The more I think about this book, the less I like it and what I think it has to say. At first I thought it was just a little corny and overly dramatic and that's why it wasn't really working for me, but upon further reflection I think it's a bit more than that.
On one hand, I liked what the author has to say about the nature of humanity and how we can't be defined by one single characteristic - selflessness, kindness, bravery, etc. We can be all of these things at once or exhibit different qualities depending on our surroundings and circumstances. Or that bravery and selflessness are one and the same. I could go on and on. This is good stuff.
What I don't like, however, is the obvious contempt for the pursuit of knowledge. Erudite, the faction that values learning above all else, are the clear villains in this story.

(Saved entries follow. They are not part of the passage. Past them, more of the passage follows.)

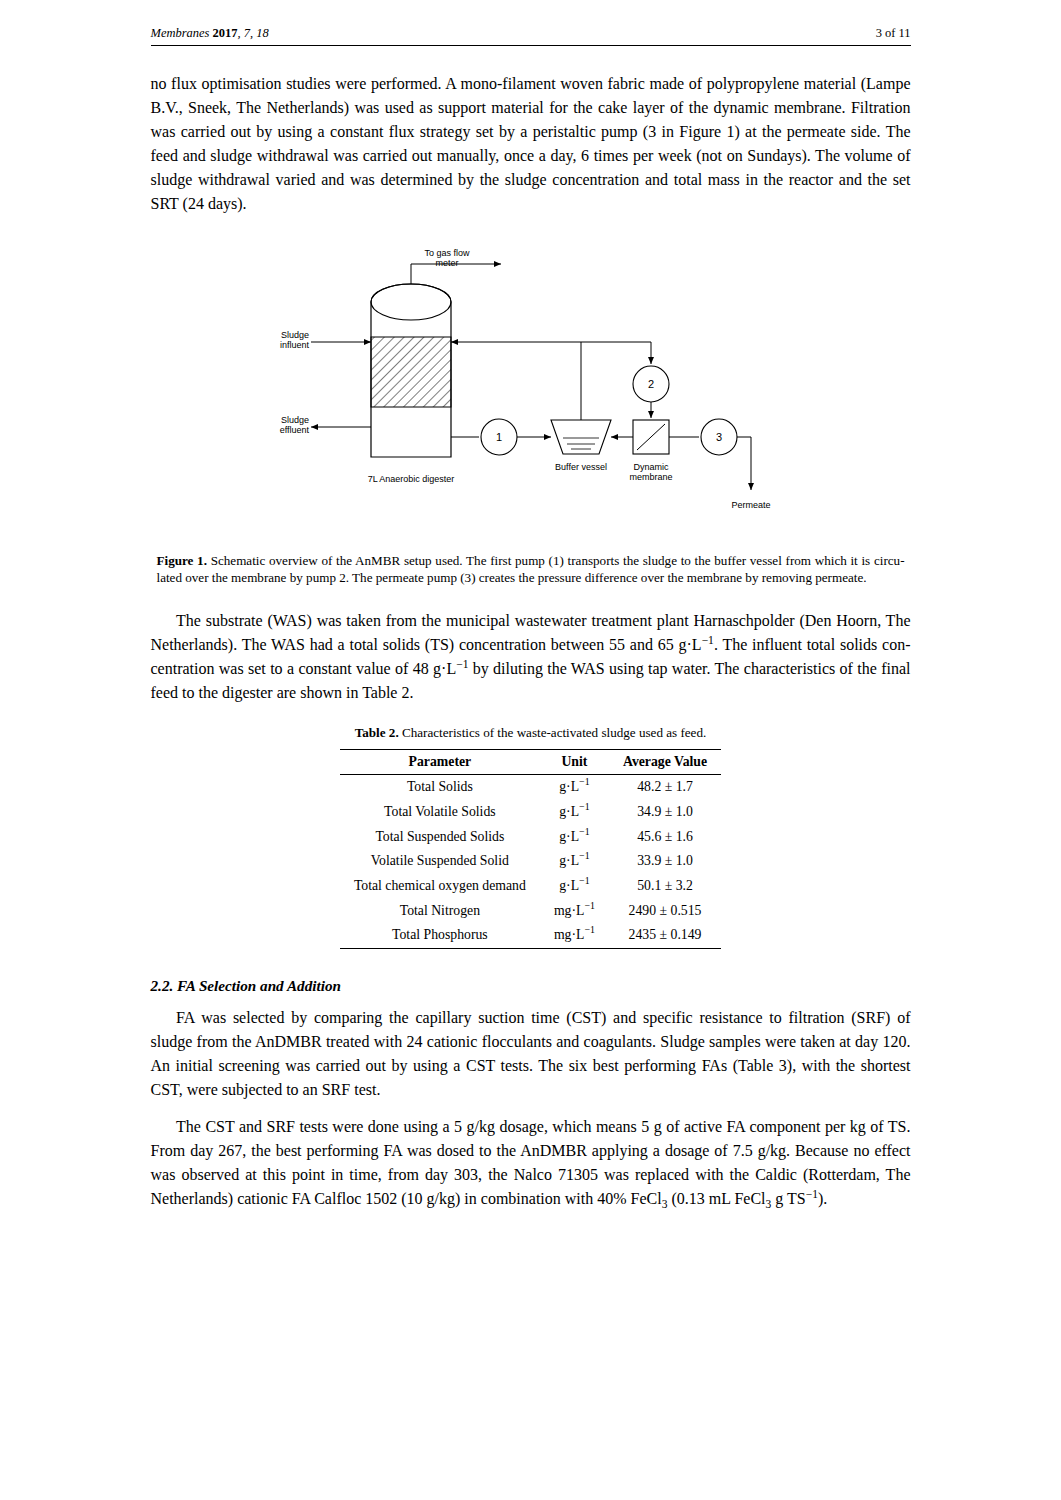Membranes 2017, 7, 18 3 of 11
no flux optimisation studies were performed. A mono-filament woven fabric made of polypropylene material (Lampe B.V., Sneek, The Netherlands) was used as support material for the cake layer of the dynamic membrane. Filtration was carried out by using a constant flux strategy set by a peristaltic pump (3 in Figure 1) at the permeate side. The feed and sludge withdrawal was carried out manually, once a day, 6 times per week (not on Sundays). The volume of sludge withdrawal varied and was determined by the sludge concentration and total mass in the reactor and the set SRT (24 days).
To gas flow meter Sludge influent Sludge effluent 1 Buffer vessel 2 Dynamic membrane 3 Permeate 7L Anaerobic digester
Figure 1. Schematic overview of the AnMBR setup used. The first pump (1) transports the sludge to the buffer vessel from which it is circulated over the membrane by pump 2. The permeate pump (3) creates the pressure difference over the membrane by removing permeate.
The substrate (WAS) was taken from the municipal wastewater treatment plant Harnaschpolder (Den Hoorn, The Netherlands). The WAS had a total solids (TS) concentration between 55 and 65 g·L−1. The influent total solids concentration was set to a constant value of 48 g·L−1 by diluting the WAS using tap water. The characteristics of the final feed to the digester are shown in Table 2.
Table 2. Characteristics of the waste-activated sludge used as feed.
| Parameter | Unit | Average Value |
| --- | --- | --- |
| Total Solids | g·L −1 | 48.2 ± 1.7 |
| Total Volatile Solids | g·L −1 | 34.9 ± 1.0 |
| Total Suspended Solids | g·L −1 | 45.6 ± 1.6 |
| Volatile Suspended Solid | g·L −1 | 33.9 ± 1.0 |
| Total chemical oxygen demand | g·L −1 | 50.1 ± 3.2 |
| Total Nitrogen | mg·L −1 | 2490 ± 0.515 |
| Total Phosphorus | mg·L −1 | 2435 ± 0.149 |
2.2. FA Selection and Addition
FA was selected by comparing the capillary suction time (CST) and specific resistance to filtration (SRF) of sludge from the AnDMBR treated with 24 cationic flocculants and coagulants. Sludge samples were taken at day 120. An initial screening was carried out by using a CST tests. The six best performing FAs (Table 3), with the shortest CST, were subjected to an SRF test.
The CST and SRF tests were done using a 5 g/kg dosage, which means 5 g of active FA component per kg of TS. From day 267, the best performing FA was dosed to the AnDMBR applying a dosage of 7.5 g/kg. Because no effect was observed at this point in time, from day 303, the Nalco 71305 was replaced with the Caldic (Rotterdam, The Netherlands) cationic FA Calfloc 1502 (10 g/kg) in combination with 40% FeCl3 (0.13 mL FeCl3 g TS−1).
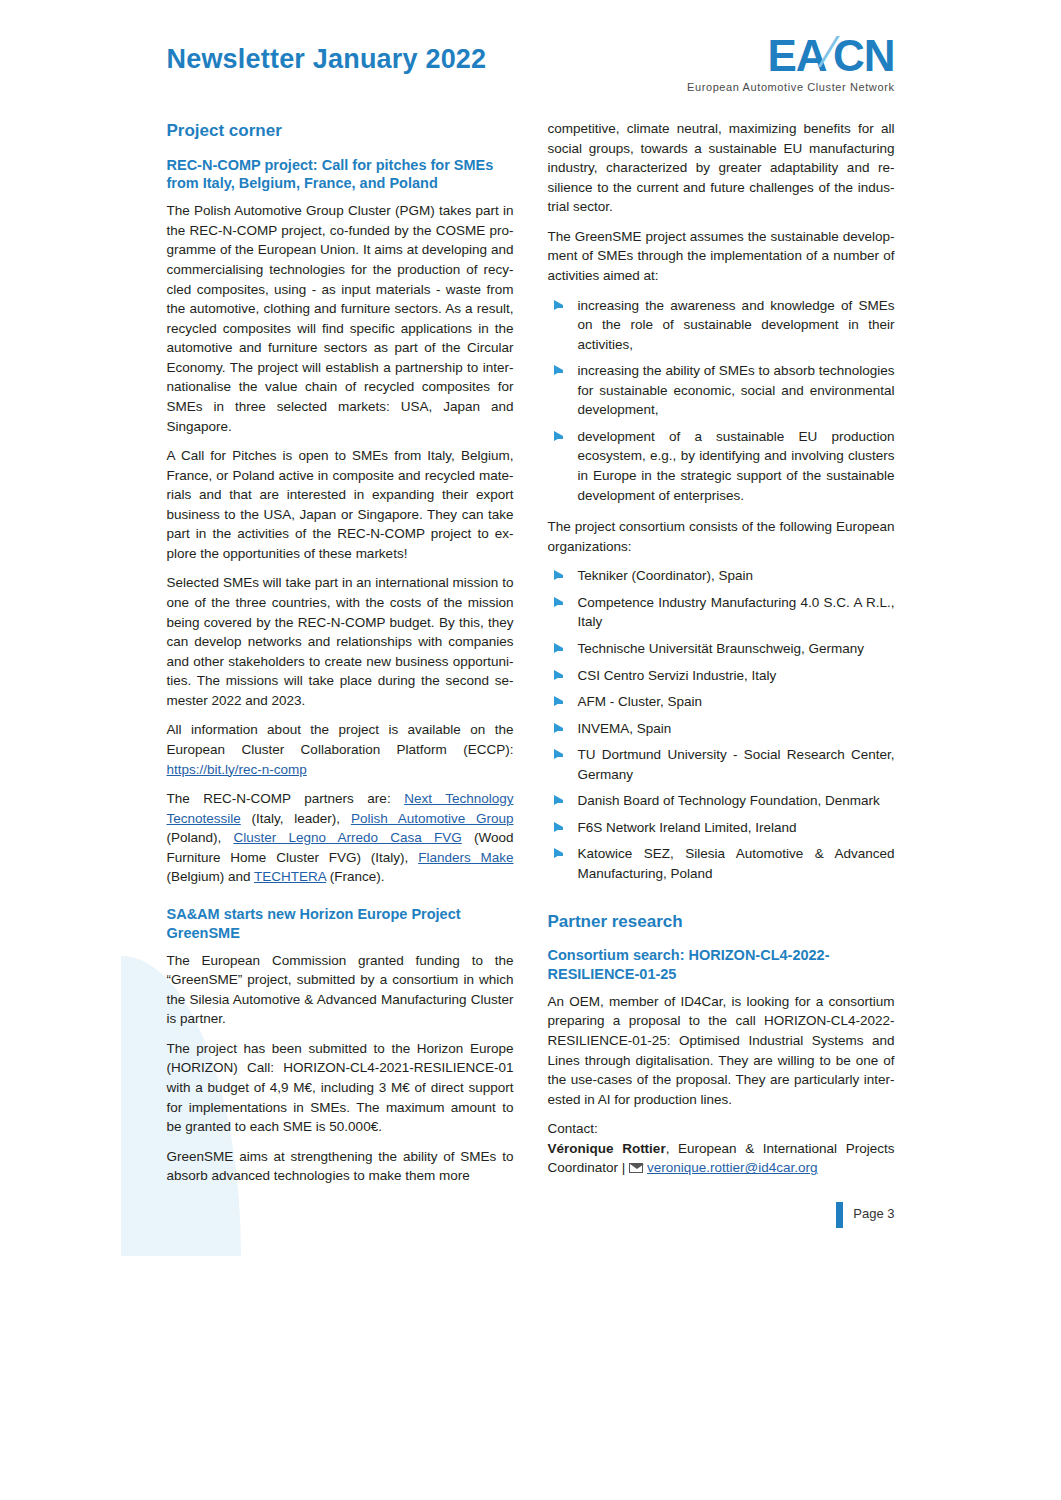Newsletter January 2022
EA⁄CN
European Automotive Cluster Network
Project corner
REC-N-COMP project: Call for pitches for SMEs from Italy, Belgium, France, and Poland
The Polish Automotive Group Cluster (PGM) takes part in the REC-N-COMP project, co-funded by the COSME programme of the European Union. It aims at developing and commercialising technologies for the production of recycled composites, using - as input materials - waste from the automotive, clothing and furniture sectors. As a result, recycled composites will find specific applications in the automotive and furniture sectors as part of the Circular Economy. The project will establish a partnership to internationalise the value chain of recycled composites for SMEs in three selected markets: USA, Japan and Singapore.
A Call for Pitches is open to SMEs from Italy, Belgium, France, or Poland active in composite and recycled materials and that are interested in expanding their export business to the USA, Japan or Singapore. They can take part in the activities of the REC-N-COMP project to explore the opportunities of these markets!
Selected SMEs will take part in an international mission to one of the three countries, with the costs of the mission being covered by the REC-N-COMP budget. By this, they can develop networks and relationships with companies and other stakeholders to create new business opportunities. The missions will take place during the second semester 2022 and 2023.
All information about the project is available on the European Cluster Collaboration Platform (ECCP): https://bit.ly/rec-n-comp
The REC-N-COMP partners are: Next Technology Tecnotessile (Italy, leader), Polish Automotive Group (Poland), Cluster Legno Arredo Casa FVG (Wood Furniture Home Cluster FVG) (Italy), Flanders Make (Belgium) and TECHTERA (France).
SA&AM starts new Horizon Europe Project GreenSME
The European Commission granted funding to the “GreenSME” project, submitted by a consortium in which the Silesia Automotive & Advanced Manufacturing Cluster is partner.
The project has been submitted to the Horizon Europe (HORIZON) Call: HORIZON-CL4-2021-RESILIENCE-01 with a budget of 4,9 M€, including 3 M€ of direct support for implementations in SMEs. The maximum amount to be granted to each SME is 50.000€.
GreenSME aims at strengthening the ability of SMEs to absorb advanced technologies to make them more
competitive, climate neutral, maximizing benefits for all social groups, towards a sustainable EU manufacturing industry, characterized by greater adaptability and resilience to the current and future challenges of the industrial sector.
The GreenSME project assumes the sustainable development of SMEs through the implementation of a number of activities aimed at:
increasing the awareness and knowledge of SMEs on the role of sustainable development in their activities,
increasing the ability of SMEs to absorb technologies for sustainable economic, social and environmental development,
development of a sustainable EU production ecosystem, e.g., by identifying and involving clusters in Europe in the strategic support of the sustainable development of enterprises.
The project consortium consists of the following European organizations:
Tekniker (Coordinator), Spain
Competence Industry Manufacturing 4.0 S.C. A R.L., Italy
Technische Universität Braunschweig, Germany
CSI Centro Servizi Industrie, Italy
AFM - Cluster, Spain
INVEMA, Spain
TU Dortmund University - Social Research Center, Germany
Danish Board of Technology Foundation, Denmark
F6S Network Ireland Limited, Ireland
Katowice SEZ, Silesia Automotive & Advanced Manufacturing, Poland
Partner research
Consortium search: HORIZON-CL4-2022-RESILIENCE-01-25
An OEM, member of ID4Car, is looking for a consortium preparing a proposal to the call HORIZON-CL4-2022-RESILIENCE-01-25: Optimised Industrial Systems and Lines through digitalisation. They are willing to be one of the use-cases of the proposal. They are particularly interested in AI for production lines.
Contact:
Véronique Rottier, European & International Projects Coordinator | veronique.rottier@id4car.org
Page 3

I know someone had to be the villain here, but when I also know that the author is an Evangelical Christian I begin to feel that this wasn't an accidental choice.
Basically, and this is a big time spoiler so watch out, we have a war in which the intellectual, faithless elite attempt to brutally exterminate the pure, self-sacrificing faction (Abnegation - also the only faction that seems to have held on to any kind of religion).
So, yeah, I'm just not buying the Tea Party message she's selling here. Not only do I find this kind of thinking backwards and dangerous, but by making the erudite so wholly evil (so dedicated to knowledge that they have completely lost their humanity) she has negated the one aspect of this book that made it compelling to me - that humans are complex and multi-faceted.